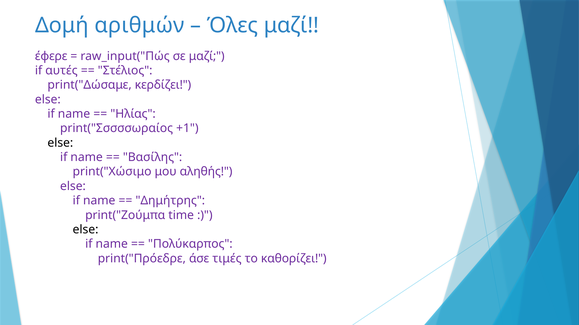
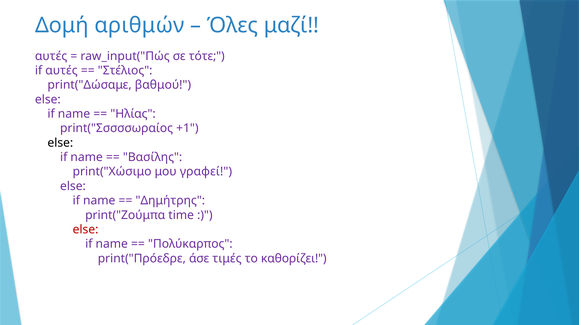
έφερε at (51, 56): έφερε -> αυτές
σε μαζί: μαζί -> τότε
κερδίζει: κερδίζει -> βαθμού
αληθής: αληθής -> γραφεί
else at (86, 230) colour: black -> red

__________

## SET TASK
Rewrite the difference lines of the material above, swapping "colour" for "hue" and leaving everything else unchanged. Leave the pictures out.

## THE COMPLETED TASK
έφερε at (51, 56): έφερε -> αυτές
σε μαζί: μαζί -> τότε
κερδίζει: κερδίζει -> βαθμού
αληθής: αληθής -> γραφεί
else at (86, 230) hue: black -> red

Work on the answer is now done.